Une bataille après l'autre a droit aux superlatifs habituels, comme à chaque sortie d'un nouveau film de Paul Thomas Anderson. D'avance, on se sent quelque part obligé de s'extasier devant la soi-disant maitrise, la prétendue leçon de cinéma et le chef-d’œuvre annoncé.
Mais si on reste objectif, le film est davantage sympathique que brillant. Certes, son décousu assumé est plutôt réussi, l'ensemble est souvent marrant. Et on ne voit pas passer les 2h40. C'est déjà beaucoup.

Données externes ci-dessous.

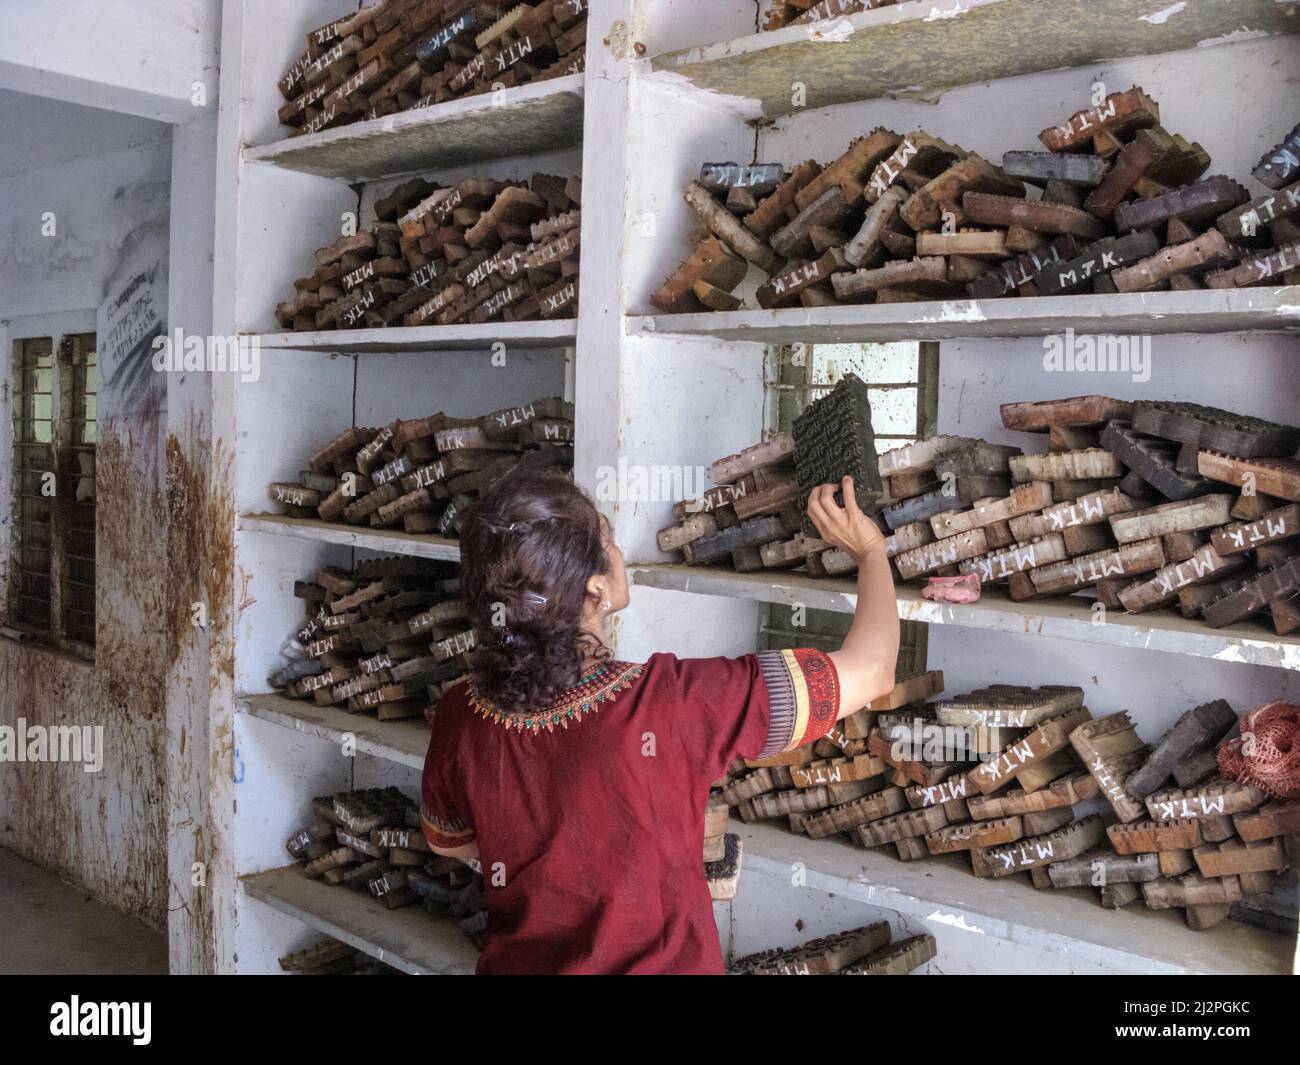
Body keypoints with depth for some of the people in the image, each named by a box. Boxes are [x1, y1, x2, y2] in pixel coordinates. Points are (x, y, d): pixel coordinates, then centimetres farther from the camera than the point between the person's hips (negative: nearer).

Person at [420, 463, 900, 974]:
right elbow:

Le film est aussi plus constant que Eddington, auquel il est impossible de ne pas le comparer. Il y a bien aussi une baisse de niveau sur la toute fin, mais c'est moins flagrant. Ceci dit, ce qui était réussi dans Eddington l'était davantage.
Eddington n'instaurait pas de manière aussi claire un camp du bien contre un camp du mal. Tout le monde y était abominable... Au contraire, Une bataille après l'autre pose un groupe de résistance qu'on trouvera facilement sympa. Face à eux, les méchants du film sont perclus de tics, et totalement antipathiques. Donc effectivement, on peut voir le film comme une critique de l'Amérique actuelle, et percevoir les héros comme un groupe de résistance. Maintenant, tout ça se retourne comme une crêpe : les complotistes les plus pétés du casque et les survivalistes les plus acharnés s'identifieront très bien à ce même groupe, ce qui revient à l'inverse de l'effet escompté. Donc pour ce qu'il raconte, le film n'est pas d'une grande finesse.
En clair, Une bataille après l'autre reste un bon film. Mais s'il n'était pas réalisé par Paul Thomas Anderson et si on n'y croisait pas tant de stars mondiales, les éloges qu'on lit déjà un peu partout sur son compte auraient sans doute été plus pondérées.